* **AIM OF THE EXERCISE**:
Scan each line of the entries below for the word "rotate" and count the ones where it appears. The answer is that number alone.

=== PROVIDED DATA ===

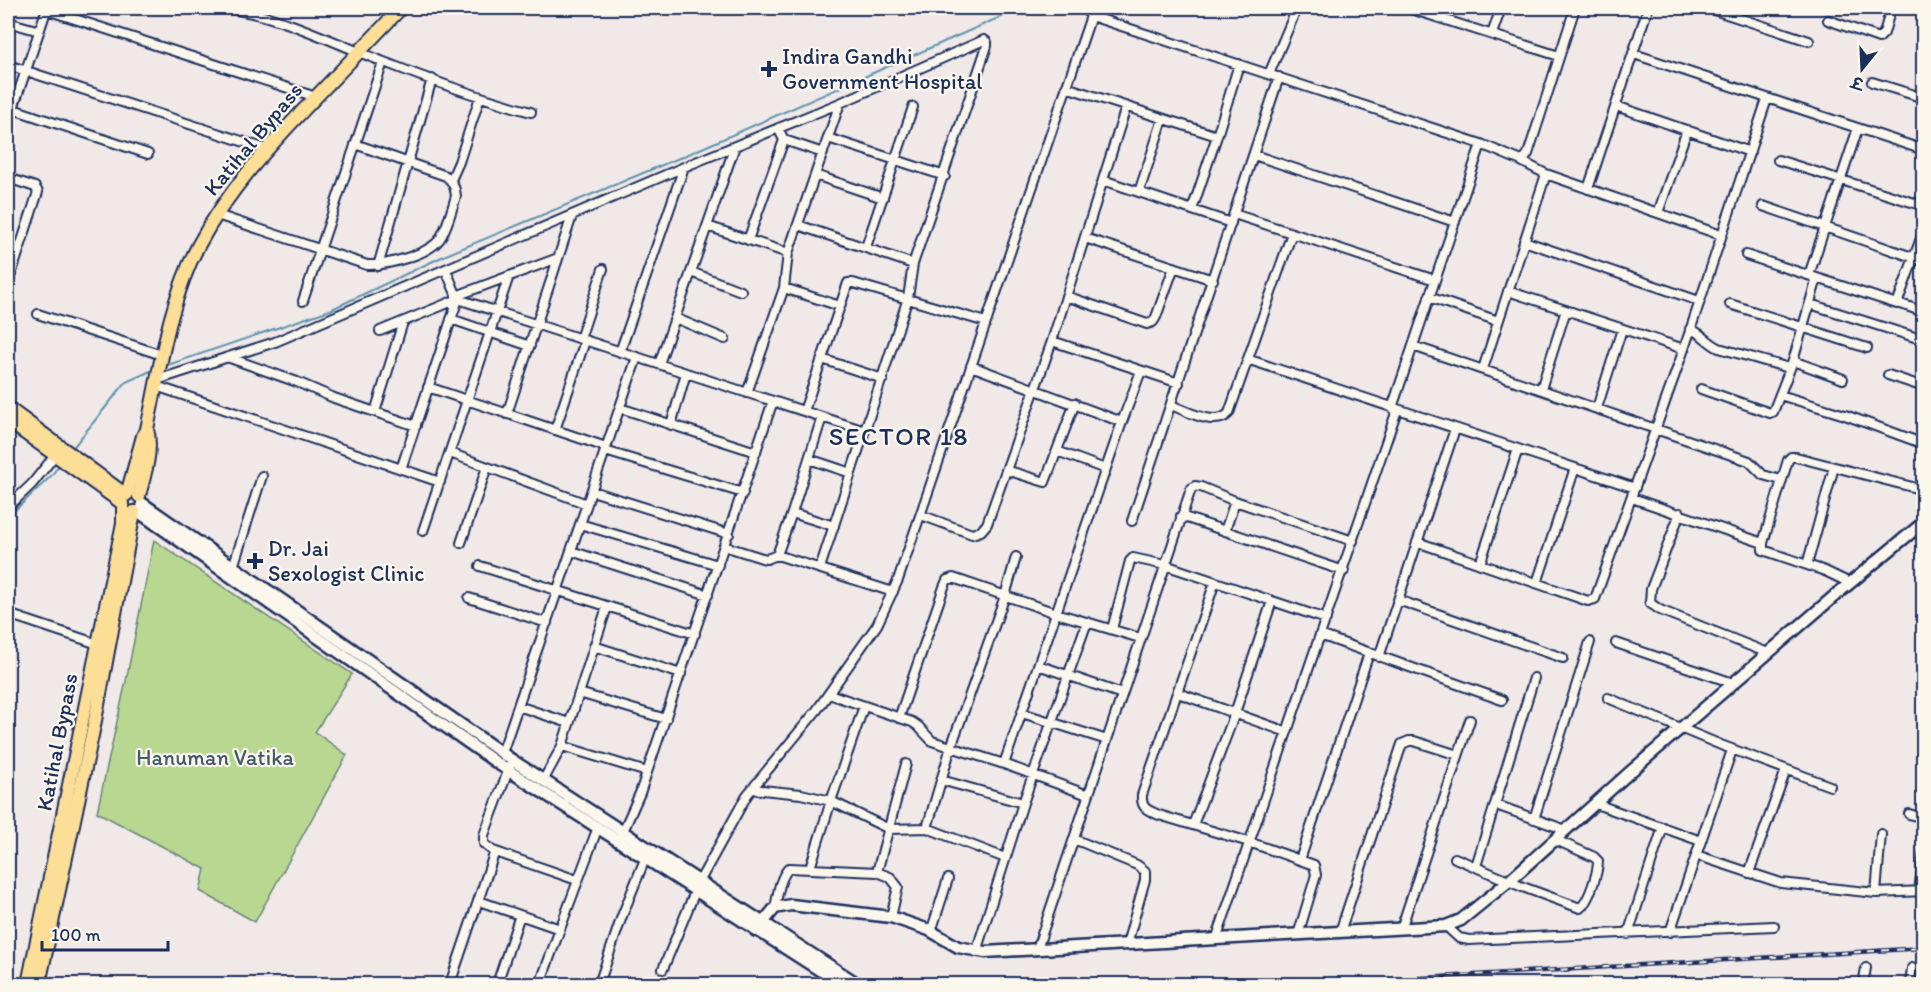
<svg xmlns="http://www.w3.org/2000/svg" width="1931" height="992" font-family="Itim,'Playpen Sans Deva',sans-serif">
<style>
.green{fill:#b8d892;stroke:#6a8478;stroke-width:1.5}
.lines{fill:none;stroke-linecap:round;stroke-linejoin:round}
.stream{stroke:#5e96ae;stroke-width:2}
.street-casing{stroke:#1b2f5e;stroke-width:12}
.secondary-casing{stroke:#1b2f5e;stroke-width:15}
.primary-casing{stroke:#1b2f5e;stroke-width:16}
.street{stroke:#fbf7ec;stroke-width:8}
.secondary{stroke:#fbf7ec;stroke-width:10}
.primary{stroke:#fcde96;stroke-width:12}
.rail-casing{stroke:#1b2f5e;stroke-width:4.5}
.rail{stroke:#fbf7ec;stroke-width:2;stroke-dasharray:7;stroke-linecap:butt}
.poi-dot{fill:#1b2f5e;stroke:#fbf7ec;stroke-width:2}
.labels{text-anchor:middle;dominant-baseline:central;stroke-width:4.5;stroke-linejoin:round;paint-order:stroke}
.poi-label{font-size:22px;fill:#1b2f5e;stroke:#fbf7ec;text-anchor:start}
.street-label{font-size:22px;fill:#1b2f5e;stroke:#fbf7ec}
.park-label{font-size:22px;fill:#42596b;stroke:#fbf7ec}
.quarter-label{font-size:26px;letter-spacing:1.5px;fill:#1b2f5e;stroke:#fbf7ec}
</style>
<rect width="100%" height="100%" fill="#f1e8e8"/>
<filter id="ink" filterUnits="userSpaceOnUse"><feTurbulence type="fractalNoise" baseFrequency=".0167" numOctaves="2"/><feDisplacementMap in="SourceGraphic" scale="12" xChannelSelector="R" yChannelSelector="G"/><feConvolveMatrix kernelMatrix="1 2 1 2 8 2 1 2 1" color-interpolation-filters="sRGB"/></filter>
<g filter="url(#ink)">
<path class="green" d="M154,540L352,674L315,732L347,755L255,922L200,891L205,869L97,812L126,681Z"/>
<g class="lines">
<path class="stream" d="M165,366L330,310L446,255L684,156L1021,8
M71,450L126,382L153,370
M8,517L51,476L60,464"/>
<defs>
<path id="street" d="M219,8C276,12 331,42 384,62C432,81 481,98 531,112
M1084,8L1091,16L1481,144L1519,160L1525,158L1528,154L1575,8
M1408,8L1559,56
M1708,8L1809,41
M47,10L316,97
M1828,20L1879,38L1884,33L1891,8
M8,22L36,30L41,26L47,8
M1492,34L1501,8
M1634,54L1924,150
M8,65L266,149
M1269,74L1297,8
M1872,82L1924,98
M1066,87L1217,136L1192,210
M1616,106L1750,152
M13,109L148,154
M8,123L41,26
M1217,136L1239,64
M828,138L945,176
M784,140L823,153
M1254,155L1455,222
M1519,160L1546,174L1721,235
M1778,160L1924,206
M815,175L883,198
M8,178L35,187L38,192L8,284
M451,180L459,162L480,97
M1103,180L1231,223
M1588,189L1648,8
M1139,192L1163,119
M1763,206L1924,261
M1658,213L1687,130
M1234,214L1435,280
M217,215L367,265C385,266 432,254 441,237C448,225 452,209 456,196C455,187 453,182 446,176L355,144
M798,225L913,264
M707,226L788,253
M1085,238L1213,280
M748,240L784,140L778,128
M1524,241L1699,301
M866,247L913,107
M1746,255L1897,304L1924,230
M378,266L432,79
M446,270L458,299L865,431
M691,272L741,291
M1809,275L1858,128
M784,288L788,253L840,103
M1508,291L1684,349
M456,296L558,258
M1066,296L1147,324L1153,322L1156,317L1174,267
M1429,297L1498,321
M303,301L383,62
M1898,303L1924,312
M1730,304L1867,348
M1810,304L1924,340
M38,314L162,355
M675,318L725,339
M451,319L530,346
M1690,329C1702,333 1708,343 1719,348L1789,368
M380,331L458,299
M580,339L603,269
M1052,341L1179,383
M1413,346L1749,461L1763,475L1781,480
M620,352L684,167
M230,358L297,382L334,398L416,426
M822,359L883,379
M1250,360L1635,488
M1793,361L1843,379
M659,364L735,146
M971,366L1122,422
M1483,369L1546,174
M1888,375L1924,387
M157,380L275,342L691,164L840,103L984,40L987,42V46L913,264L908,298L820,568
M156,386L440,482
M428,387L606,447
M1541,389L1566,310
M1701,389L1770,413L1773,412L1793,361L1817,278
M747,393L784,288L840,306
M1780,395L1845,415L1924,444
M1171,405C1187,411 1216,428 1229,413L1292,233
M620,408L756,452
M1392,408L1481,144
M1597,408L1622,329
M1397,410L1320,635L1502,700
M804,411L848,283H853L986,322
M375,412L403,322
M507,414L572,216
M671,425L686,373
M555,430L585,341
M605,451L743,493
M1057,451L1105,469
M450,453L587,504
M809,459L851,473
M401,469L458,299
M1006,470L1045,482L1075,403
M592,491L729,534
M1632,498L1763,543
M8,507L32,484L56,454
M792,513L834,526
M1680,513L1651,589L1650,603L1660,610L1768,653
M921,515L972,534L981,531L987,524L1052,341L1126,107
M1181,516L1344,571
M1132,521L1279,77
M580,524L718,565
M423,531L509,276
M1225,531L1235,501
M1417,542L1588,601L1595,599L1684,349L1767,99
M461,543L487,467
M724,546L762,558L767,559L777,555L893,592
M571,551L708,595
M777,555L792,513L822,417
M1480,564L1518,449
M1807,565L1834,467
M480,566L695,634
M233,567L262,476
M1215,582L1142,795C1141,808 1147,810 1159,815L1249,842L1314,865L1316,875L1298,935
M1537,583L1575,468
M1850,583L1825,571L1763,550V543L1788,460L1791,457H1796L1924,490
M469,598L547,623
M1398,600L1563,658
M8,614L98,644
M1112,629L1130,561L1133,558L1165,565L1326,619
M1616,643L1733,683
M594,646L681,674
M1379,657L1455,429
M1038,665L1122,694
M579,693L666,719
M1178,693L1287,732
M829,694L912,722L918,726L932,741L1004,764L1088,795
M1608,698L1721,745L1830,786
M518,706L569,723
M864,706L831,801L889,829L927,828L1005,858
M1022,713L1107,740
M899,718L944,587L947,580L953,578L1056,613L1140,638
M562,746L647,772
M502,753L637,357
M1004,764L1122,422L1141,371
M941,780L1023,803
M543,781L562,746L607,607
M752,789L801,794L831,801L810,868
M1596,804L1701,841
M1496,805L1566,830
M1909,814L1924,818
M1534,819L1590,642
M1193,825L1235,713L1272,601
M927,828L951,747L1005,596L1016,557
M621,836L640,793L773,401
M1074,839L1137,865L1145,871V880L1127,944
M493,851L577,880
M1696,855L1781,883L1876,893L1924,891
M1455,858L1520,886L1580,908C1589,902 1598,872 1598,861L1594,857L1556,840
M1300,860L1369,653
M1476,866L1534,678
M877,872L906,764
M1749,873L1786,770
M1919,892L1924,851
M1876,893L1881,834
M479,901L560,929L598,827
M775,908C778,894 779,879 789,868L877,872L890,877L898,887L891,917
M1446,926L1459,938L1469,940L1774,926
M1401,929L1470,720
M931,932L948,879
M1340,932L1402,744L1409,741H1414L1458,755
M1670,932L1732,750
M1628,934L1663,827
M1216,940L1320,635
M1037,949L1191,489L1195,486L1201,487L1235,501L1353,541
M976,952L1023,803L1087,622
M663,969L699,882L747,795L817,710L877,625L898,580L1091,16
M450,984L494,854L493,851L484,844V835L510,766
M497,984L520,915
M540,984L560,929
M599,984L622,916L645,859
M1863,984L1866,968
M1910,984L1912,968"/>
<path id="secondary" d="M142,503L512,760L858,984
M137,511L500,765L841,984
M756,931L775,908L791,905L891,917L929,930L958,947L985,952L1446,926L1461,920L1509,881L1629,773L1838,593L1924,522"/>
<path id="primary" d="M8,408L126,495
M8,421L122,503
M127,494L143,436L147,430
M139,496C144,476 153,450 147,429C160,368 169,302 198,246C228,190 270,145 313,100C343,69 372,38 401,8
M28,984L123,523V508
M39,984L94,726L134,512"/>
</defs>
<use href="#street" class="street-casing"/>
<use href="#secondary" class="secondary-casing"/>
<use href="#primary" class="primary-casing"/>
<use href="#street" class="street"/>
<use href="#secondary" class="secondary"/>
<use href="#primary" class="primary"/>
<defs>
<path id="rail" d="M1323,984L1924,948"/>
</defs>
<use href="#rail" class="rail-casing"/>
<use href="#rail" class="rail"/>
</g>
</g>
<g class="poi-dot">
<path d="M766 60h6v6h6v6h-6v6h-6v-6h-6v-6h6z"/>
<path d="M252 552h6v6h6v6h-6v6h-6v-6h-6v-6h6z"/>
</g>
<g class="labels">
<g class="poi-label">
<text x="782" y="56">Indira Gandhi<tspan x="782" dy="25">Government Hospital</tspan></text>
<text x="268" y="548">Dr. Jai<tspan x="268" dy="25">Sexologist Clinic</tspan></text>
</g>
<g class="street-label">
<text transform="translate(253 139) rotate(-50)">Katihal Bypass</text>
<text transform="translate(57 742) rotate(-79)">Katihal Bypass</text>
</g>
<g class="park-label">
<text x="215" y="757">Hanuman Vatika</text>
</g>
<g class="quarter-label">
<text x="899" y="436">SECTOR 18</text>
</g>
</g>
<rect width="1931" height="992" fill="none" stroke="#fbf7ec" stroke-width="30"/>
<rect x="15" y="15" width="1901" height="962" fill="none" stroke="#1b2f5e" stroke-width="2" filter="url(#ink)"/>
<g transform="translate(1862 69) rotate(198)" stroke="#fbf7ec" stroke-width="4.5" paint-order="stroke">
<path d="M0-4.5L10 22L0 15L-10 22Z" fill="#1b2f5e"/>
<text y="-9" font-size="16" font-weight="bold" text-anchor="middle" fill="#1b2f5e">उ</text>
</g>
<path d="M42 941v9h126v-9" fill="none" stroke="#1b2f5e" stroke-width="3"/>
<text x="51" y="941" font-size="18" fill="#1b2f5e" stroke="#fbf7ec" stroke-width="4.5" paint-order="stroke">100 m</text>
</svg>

===

* **RESULT**:
3